E della cucina italiana oggi che cosa pensa?

«Per me quella italiana è la vera cucina fusion, e ancora non lo abbiamo capito. Quando i cuochi impareranno davvero a rivisitarla, cioè ad alleggerirla, i francesi dovranno chiudere bottega. D'altronde non dobbiamo dimenticare che i capisaldi della nostra cucina regionale, i famigerati piatti poveri, sono nati molto carichi perché gli uomini lavoravano col sudore della fronte e le donne partorivano in campagna».

A proposito di francesi. Il suo «alter ego» Alain Ducasse ha aperto a Parigi un ristorante interamente vegetariano, che ne dice?

«Che non è mica scemo.
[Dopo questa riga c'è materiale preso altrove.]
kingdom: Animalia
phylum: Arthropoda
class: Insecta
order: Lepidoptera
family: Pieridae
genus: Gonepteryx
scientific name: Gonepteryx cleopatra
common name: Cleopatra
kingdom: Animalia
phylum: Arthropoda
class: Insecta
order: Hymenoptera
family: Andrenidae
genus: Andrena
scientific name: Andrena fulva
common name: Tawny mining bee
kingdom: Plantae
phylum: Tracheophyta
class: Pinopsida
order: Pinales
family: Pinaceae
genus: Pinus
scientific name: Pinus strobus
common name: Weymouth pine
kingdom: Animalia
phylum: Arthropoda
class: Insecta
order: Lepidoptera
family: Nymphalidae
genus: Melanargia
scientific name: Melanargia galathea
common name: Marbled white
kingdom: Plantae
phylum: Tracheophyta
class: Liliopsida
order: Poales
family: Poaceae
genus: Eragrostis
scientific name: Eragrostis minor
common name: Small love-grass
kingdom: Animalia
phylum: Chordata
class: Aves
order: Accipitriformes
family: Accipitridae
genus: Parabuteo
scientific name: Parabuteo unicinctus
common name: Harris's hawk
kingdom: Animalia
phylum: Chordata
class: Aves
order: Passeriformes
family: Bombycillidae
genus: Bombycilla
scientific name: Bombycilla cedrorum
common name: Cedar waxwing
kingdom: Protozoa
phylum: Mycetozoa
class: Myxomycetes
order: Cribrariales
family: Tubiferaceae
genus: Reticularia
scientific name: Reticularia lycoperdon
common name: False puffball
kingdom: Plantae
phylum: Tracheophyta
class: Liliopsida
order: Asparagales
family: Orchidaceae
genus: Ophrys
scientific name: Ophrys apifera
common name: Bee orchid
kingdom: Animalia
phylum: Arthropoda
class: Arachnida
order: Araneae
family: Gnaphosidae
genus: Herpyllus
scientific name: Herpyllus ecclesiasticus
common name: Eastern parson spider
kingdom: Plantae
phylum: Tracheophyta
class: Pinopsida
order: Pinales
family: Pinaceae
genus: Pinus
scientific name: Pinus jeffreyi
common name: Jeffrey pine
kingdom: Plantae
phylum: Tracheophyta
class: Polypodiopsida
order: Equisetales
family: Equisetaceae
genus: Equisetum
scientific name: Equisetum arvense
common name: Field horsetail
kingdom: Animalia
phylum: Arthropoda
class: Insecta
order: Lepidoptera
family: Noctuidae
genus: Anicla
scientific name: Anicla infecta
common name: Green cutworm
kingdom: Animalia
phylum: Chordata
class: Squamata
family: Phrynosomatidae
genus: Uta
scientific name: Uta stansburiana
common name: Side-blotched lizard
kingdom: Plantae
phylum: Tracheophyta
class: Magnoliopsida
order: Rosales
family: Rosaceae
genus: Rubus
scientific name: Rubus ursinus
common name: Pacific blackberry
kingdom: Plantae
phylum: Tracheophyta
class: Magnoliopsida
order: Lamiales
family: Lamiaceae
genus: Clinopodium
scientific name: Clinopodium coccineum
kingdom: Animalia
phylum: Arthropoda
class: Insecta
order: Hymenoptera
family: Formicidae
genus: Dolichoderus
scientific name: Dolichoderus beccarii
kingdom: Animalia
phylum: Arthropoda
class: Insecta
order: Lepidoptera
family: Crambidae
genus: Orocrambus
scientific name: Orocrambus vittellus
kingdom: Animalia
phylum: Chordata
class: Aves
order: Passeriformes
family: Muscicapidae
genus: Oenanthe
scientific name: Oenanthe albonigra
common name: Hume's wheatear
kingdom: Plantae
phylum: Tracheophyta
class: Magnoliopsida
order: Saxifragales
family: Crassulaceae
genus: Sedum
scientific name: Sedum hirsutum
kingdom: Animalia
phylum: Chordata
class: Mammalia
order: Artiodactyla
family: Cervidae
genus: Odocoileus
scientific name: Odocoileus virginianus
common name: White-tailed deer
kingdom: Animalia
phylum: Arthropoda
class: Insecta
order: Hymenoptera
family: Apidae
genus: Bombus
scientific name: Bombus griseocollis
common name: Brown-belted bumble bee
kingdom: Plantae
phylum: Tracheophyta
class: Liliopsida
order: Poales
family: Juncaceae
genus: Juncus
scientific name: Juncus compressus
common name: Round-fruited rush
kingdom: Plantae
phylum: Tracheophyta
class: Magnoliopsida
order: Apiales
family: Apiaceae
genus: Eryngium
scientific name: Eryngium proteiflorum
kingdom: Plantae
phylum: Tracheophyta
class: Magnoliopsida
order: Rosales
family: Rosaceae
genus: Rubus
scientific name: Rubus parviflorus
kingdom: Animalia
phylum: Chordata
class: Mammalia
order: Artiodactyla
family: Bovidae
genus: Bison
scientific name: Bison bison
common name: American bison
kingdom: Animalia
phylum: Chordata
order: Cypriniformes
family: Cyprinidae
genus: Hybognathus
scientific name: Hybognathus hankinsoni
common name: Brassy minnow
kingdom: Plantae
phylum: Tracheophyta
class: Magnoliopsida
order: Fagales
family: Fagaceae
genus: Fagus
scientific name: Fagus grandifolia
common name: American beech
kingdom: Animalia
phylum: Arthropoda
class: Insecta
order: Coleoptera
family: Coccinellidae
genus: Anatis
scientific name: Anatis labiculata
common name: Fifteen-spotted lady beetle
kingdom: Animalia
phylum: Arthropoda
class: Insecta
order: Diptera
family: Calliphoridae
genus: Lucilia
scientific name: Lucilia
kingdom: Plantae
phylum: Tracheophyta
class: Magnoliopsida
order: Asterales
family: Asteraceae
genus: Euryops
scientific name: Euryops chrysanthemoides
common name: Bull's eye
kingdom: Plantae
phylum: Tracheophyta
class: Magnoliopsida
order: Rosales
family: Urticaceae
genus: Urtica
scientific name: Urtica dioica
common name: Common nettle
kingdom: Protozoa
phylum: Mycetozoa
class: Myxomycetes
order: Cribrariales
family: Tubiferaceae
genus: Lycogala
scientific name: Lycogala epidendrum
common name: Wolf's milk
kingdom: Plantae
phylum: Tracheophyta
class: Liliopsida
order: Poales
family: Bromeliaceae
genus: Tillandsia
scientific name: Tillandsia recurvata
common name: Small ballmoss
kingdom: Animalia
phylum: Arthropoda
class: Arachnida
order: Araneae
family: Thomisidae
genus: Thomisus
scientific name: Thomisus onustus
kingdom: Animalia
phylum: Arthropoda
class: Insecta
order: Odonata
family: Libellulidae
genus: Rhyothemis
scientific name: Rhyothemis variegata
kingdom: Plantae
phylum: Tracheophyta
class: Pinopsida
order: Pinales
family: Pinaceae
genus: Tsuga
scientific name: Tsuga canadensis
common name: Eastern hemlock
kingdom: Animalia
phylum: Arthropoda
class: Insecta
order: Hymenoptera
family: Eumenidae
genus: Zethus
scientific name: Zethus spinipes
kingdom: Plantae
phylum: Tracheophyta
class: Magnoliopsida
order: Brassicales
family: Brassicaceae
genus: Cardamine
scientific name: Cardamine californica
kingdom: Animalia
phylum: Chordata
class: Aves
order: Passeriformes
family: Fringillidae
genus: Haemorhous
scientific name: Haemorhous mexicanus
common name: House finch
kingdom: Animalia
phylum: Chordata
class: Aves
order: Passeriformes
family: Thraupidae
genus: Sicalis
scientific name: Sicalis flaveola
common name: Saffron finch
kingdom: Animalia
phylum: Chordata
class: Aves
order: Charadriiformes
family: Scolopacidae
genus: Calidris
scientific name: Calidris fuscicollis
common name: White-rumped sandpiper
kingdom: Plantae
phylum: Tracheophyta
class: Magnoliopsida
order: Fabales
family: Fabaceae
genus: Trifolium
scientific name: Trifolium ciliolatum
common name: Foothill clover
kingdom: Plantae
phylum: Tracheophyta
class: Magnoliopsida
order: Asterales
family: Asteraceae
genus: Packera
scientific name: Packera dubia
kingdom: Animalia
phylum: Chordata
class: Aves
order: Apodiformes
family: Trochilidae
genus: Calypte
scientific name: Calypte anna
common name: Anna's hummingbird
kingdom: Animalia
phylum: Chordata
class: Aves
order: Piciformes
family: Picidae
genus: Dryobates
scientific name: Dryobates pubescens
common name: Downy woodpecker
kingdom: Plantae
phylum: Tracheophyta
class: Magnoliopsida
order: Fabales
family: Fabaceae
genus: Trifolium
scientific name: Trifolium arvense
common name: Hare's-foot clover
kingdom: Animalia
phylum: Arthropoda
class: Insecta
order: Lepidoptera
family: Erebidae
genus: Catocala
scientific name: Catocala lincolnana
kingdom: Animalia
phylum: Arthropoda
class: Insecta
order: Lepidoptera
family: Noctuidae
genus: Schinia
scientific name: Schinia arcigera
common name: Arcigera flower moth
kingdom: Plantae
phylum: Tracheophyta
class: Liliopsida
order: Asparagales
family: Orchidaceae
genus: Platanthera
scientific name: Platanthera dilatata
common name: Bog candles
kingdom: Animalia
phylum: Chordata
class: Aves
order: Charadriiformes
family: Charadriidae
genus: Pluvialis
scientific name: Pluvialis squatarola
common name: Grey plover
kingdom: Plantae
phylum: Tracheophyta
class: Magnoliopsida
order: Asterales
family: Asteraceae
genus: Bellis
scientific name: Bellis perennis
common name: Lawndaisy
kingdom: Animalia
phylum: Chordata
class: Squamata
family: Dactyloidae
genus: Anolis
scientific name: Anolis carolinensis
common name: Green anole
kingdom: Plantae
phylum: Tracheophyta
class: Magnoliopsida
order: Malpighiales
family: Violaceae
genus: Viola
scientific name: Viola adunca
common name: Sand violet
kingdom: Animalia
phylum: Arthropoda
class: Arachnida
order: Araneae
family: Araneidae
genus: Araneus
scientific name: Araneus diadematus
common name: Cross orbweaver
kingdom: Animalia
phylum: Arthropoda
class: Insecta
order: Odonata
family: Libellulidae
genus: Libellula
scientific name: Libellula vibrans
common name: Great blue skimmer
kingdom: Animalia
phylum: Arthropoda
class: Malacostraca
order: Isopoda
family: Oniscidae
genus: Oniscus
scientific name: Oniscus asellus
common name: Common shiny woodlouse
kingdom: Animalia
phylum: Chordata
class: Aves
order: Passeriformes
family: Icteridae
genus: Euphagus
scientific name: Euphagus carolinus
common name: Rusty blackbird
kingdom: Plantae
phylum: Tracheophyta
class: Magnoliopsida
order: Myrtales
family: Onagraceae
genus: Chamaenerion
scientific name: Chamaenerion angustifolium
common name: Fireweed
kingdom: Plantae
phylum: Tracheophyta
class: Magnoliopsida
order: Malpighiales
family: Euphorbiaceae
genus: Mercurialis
Da quelle parti hanno commissionato uno studio da cui risulta che nei prossimi anni la cucina francese sarà superata da quella giapponese e italiana, più sane e sostenibili. E Ducasse guardacaso si inventa la svolta vegetariana. Con gli stessi prezzi e le stesse stelle, ça va sans dire ...».

Ora inaugura un nuovo ristorante a Milano dopo «il Marchesino», che è un omaggio alla tradizione meneghina, mentre nel 2016 aprirà finalmente il nuovo relais di Castel Conturbia. All'estero il brand Marchesi funziona?

«Ho già fatto diverse esperienze tra Londra, Parigi e Mosca, ma so che le cose funzionano solo se sei presente fisicamente. Senza contare che nell'immaginario degli stranieri l'Italia non fa rima con alta cucina, ma con porzioni abbondanti. Nel '96 nel mio ristorante a Mosca un cliente si arrabbiò perché mancava il peperoncino...».

Nel 2008 restituì provocatoriamente le sue stelle alla Michelin. Detesta ancora le guide?

«Lo feci perché non ho mai sopportato i critici che danno voti senza sapere di cucina, come chi dice di conoscere le strade senza

avere la patente. Ma oggi è molto peggio, c'è l'anarchia di internet e di Tripadvisor , dove a decidere sono i dispetti di clienti e concorrenti. Mi tocca rivalutare la Michelin, stavamo meglio quando stavamo peggio...».